The U.S. Cybersecurity and Infrastructure Security Agency (CISA) on Thursday added a high-severity security flaw impacting Smartbedded Meteobridge to its Known Exploited Vulnerabilities (KEV) catalog, citing evidence of active exploitation.
The vulnerability, CVE-2025-4008 (CVSS score: 8.7), is a case of command injection in the Meteobridge web interface that could result in code execution.
“Smartbedded Meteobridge contains a command injection vulnerability that could allow remote unauthenticated attackers to gain arbitrary command execution with elevated privileges (root) on affected devices,” CISA Said.
According to ONEKEY, which discovered and reported the issue in late February 2025, the Meteobridge web interface lets an administrator manage their weather station data collection and control the system through a web application written in CGI shell scripts and C.

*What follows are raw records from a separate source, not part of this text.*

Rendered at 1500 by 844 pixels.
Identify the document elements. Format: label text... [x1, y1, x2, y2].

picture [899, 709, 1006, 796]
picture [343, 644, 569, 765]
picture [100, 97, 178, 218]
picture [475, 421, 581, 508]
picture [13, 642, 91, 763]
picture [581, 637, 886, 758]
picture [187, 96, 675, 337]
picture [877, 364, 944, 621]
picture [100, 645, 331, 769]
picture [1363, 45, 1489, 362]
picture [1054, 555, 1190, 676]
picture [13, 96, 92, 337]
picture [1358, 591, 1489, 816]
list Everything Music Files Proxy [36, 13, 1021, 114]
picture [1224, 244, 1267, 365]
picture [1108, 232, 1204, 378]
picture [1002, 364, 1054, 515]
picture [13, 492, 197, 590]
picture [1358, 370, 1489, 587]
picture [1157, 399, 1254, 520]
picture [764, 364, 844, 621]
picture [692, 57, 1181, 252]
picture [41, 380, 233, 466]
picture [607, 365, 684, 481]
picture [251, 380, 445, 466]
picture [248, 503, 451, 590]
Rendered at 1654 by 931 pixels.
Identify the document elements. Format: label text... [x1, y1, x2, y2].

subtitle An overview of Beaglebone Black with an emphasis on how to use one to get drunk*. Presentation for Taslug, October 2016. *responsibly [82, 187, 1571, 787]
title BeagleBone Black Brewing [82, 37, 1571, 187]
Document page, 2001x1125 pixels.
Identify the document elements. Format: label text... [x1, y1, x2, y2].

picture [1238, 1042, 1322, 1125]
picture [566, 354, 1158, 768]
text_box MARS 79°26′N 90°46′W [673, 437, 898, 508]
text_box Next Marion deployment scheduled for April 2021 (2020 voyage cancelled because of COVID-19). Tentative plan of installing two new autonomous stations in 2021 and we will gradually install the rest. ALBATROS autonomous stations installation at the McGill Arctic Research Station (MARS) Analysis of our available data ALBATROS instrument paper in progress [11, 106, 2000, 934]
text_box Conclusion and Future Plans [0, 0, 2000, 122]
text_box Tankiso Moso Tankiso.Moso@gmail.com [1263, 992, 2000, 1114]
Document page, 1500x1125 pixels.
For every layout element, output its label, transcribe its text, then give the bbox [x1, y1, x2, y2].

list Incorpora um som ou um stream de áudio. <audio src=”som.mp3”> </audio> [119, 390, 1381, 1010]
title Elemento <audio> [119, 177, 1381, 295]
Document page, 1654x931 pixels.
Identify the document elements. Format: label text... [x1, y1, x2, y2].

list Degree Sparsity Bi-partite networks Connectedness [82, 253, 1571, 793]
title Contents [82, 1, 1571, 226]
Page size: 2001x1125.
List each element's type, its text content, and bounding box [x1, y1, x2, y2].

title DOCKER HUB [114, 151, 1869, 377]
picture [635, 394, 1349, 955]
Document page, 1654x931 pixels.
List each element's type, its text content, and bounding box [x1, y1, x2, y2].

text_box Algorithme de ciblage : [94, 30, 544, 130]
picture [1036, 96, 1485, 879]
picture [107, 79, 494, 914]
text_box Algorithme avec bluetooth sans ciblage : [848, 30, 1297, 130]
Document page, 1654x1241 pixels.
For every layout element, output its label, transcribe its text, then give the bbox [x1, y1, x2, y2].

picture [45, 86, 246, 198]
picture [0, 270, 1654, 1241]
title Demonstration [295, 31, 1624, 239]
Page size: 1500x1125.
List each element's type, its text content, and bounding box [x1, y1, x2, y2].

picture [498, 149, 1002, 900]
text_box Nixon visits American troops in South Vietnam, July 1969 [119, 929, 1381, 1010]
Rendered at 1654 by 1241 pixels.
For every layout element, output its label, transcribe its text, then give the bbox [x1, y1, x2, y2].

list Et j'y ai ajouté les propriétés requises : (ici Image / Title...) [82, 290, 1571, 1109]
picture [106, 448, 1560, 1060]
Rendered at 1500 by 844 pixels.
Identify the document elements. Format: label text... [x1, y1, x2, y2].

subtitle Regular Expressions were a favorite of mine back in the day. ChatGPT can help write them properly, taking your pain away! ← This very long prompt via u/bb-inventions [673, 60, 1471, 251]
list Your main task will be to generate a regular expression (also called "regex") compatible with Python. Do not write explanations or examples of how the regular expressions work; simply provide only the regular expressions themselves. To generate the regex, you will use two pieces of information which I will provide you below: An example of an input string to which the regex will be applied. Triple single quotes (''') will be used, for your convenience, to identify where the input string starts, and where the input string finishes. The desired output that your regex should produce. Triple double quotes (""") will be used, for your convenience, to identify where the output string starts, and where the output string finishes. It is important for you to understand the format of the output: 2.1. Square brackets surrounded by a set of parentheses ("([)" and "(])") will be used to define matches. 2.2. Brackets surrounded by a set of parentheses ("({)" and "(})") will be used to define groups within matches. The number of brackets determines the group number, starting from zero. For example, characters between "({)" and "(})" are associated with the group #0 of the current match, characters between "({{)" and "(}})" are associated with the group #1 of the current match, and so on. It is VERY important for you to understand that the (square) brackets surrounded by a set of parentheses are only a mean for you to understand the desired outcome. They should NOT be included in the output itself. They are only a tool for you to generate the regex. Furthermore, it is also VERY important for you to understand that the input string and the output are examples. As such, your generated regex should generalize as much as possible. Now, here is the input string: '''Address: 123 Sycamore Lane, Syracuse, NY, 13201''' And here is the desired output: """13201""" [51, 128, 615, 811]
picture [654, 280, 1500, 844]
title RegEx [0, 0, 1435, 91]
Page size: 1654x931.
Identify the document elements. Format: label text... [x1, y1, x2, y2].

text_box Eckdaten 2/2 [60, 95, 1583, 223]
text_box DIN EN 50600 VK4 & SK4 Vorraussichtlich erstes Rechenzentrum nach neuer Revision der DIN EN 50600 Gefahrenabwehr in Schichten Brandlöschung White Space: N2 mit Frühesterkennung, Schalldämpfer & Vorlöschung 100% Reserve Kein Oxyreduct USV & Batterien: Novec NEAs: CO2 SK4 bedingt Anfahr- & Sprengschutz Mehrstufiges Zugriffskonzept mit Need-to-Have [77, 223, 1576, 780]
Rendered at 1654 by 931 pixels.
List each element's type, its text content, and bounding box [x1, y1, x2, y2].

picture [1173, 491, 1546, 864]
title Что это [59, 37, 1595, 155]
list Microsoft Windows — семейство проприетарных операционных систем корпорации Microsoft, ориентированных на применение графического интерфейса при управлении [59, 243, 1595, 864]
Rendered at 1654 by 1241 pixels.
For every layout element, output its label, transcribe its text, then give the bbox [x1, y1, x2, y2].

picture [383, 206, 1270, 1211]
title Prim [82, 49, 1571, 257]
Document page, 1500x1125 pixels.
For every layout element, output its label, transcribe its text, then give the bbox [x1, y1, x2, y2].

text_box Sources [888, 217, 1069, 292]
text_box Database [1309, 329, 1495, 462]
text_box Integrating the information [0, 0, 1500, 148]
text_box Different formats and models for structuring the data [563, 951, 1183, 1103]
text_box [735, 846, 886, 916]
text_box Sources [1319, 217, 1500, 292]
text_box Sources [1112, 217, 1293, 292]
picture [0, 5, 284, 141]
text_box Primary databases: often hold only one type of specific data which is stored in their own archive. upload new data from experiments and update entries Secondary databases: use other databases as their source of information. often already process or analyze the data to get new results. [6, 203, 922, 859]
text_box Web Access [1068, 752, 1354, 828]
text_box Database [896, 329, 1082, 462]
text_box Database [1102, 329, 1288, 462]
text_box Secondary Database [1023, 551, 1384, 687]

Specifically, the web interface exposes a “template.cgi” script through “/cgi-bin/template.cgi,” which is vulnerable to command injection stemming from the insecure use of eval calls, allowing an attacker to supply specially crafted requests to execute arbitrary code –
curl -i -u meteobridge: meteobridge \
‘https://192.168.88.138/cgi-bin/template.cgi?$(id>/tmp/a)=whatever’
Furthermore, ONEKEY said the vulnerability can be exploited by unauthenticated attackers due to the fact that the CGI script is hosted in a public directory without requiring any authentication.
“Remote exploitation through a malicious webpage is also possible since it’s a GET request without any kind of custom header or token parameter,” security researcher Quentin Kaiser noted back in May. “Just send a link to your victim and create img tags with the src set to ‘https://subnet.a/public/template.cgi?templatefile=$(command).'”
There are currently no public reports referencing how CVE-2025-4008 is being exploited in the wild. The vulnerability was addressed in Meteobridge version 6.2, released on May 13, 2025.
Also added by CISA to the KEV catalog are four other flaws –
- CVE-2025-21043 (CVSS score: 8.8) – Samsung mobile devices contain an out-of-bounds write vulnerability in libimagecodec.quram.so that could allow remote attackers to execute arbitrary code.
- CVE-2017-1000353 (CVSS score: 9.8) – Jenkins contains a deserialization of untrusted data vulnerability that could allow unauthenticated remote code execution, bypassing denylist-based protection mechanisms.
- CVE-2015-7755 (CVSS score: 9.8) – Juniper ScreenOS contains an improper authentication vulnerability that could allow unauthorized remote administrative access to the device.
- CVE-2014-6278, aka Shellshock (CVSS score: 8.8) – GNU Bash contains an OS command injection vulnerability that could allow remote attackers to execute arbitrary commands via a crafted environment.
In light of active exploitation, Federal Civilian Executive Branch (FCEB) agencies are required to apply the necessary updates by October 23, 2025, for optimal protection.